'''

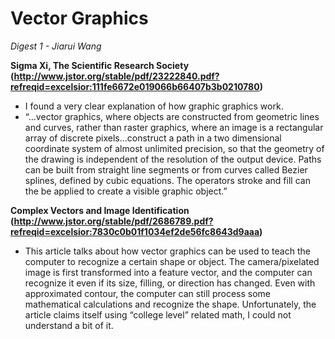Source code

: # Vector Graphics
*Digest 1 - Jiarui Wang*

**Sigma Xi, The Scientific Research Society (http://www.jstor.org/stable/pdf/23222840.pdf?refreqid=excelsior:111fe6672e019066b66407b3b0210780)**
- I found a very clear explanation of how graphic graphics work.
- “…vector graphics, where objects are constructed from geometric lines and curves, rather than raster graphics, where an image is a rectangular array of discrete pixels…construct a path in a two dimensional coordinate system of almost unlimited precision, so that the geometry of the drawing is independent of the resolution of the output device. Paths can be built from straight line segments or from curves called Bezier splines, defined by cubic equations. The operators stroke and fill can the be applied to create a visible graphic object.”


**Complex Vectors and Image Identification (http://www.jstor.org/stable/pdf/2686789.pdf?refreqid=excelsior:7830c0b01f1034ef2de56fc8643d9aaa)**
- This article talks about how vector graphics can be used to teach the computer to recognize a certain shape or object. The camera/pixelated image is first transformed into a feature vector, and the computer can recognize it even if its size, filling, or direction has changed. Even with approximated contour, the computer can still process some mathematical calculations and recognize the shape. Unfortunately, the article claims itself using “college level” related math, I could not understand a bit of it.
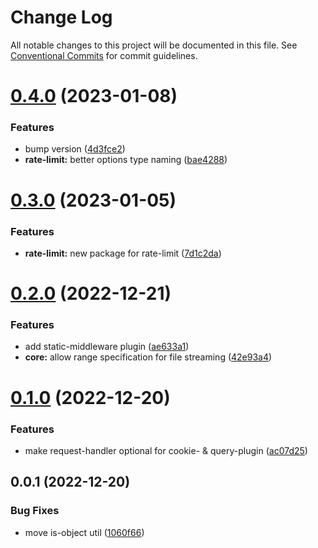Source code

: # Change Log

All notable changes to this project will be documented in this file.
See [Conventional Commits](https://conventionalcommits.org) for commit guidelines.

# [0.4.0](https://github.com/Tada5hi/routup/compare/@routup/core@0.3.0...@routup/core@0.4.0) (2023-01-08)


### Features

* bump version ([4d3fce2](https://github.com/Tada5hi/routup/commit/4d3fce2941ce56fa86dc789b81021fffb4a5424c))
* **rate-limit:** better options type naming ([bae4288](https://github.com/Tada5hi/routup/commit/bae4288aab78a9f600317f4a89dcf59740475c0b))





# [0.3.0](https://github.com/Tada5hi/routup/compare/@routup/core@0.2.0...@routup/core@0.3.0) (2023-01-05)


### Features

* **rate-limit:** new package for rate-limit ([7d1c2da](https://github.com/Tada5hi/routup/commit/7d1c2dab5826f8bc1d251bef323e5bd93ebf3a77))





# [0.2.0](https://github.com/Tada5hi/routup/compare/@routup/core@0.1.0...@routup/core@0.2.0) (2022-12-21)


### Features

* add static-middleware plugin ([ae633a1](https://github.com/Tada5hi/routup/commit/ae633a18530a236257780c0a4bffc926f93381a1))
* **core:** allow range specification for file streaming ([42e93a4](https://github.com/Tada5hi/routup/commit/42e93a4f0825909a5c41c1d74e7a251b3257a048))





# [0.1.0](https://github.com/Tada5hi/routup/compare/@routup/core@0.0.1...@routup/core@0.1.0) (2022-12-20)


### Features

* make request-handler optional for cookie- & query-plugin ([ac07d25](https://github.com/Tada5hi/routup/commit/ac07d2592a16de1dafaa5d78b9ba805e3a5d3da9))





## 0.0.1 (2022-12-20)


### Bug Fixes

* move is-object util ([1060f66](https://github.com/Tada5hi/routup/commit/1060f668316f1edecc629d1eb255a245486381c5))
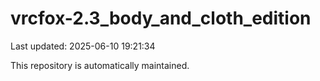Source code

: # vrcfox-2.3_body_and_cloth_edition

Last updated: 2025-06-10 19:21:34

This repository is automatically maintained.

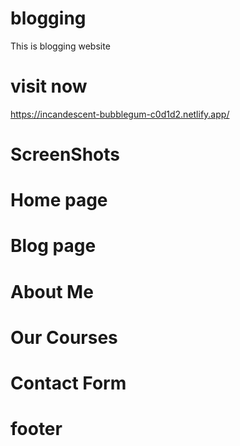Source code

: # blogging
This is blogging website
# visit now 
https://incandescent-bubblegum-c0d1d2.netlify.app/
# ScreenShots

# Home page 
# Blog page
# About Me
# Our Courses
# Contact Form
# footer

'''

> [TRY IT]
Give back the material above exactly, with each picture removed.

> [SOLUTION]
Source code

: # Vector Graphics
*Digest 1 - Jiarui Wang*

**Sigma Xi, The Scientific Research Society (http://www.jstor.org/stable/pdf/23222840.pdf?refreqid=excelsior:111fe6672e019066b66407b3b0210780)**
- I found a very clear explanation of how graphic graphics work.
- “…vector graphics, where objects are constructed from geometric lines and curves, rather than raster graphics, where an image is a rectangular array of discrete pixels…construct a path in a two dimensional coordinate system of almost unlimited precision, so that the geometry of the drawing is independent of the resolution of the output device. Paths can be built from straight line segments or from curves called Bezier splines, defined by cubic equations. The operators stroke and fill can the be applied to create a visible graphic object.”


**Complex Vectors and Image Identification (http://www.jstor.org/stable/pdf/2686789.pdf?refreqid=excelsior:7830c0b01f1034ef2de56fc8643d9aaa)**
- This article talks about how vector graphics can be used to teach the computer to recognize a certain shape or object. The camera/pixelated image is first transformed into a feature vector, and the computer can recognize it even if its size, filling, or direction has changed. Even with approximated contour, the computer can still process some mathematical calculations and recognize the shape. Unfortunately, the article claims itself using “college level” related math, I could not understand a bit of it.
Source code

: # Change Log

All notable changes to this project will be documented in this file.
See [Conventional Commits](https://conventionalcommits.org) for commit guidelines.

# [0.4.0](https://github.com/Tada5hi/routup/compare/@routup/core@0.3.0...@routup/core@0.4.0) (2023-01-08)


### Features

* bump version ([4d3fce2](https://github.com/Tada5hi/routup/commit/4d3fce2941ce56fa86dc789b81021fffb4a5424c))
* **rate-limit:** better options type naming ([bae4288](https://github.com/Tada5hi/routup/commit/bae4288aab78a9f600317f4a89dcf59740475c0b))





# [0.3.0](https://github.com/Tada5hi/routup/compare/@routup/core@0.2.0...@routup/core@0.3.0) (2023-01-05)


### Features

* **rate-limit:** new package for rate-limit ([7d1c2da](https://github.com/Tada5hi/routup/commit/7d1c2dab5826f8bc1d251bef323e5bd93ebf3a77))





# [0.2.0](https://github.com/Tada5hi/routup/compare/@routup/core@0.1.0...@routup/core@0.2.0) (2022-12-21)


### Features

* add static-middleware plugin ([ae633a1](https://github.com/Tada5hi/routup/commit/ae633a18530a236257780c0a4bffc926f93381a1))
* **core:** allow range specification for file streaming ([42e93a4](https://github.com/Tada5hi/routup/commit/42e93a4f0825909a5c41c1d74e7a251b3257a048))





# [0.1.0](https://github.com/Tada5hi/routup/compare/@routup/core@0.0.1...@routup/core@0.1.0) (2022-12-20)


### Features

* make request-handler optional for cookie- & query-plugin ([ac07d25](https://github.com/Tada5hi/routup/commit/ac07d2592a16de1dafaa5d78b9ba805e3a5d3da9))





## 0.0.1 (2022-12-20)


### Bug Fixes

* move is-object util ([1060f66](https://github.com/Tada5hi/routup/commit/1060f668316f1edecc629d1eb255a245486381c5))
Source code

: # vrcfox-2.3_body_and_cloth_edition

Last updated: 2025-06-10 19:21:34

This repository is automatically maintained.

Source code

: # blogging
This is blogging website
# visit now 
https://incandescent-bubblegum-c0d1d2.netlify.app/
# ScreenShots

# Home page 
# Blog page
# About Me
# Our Courses
# Contact Form
# footer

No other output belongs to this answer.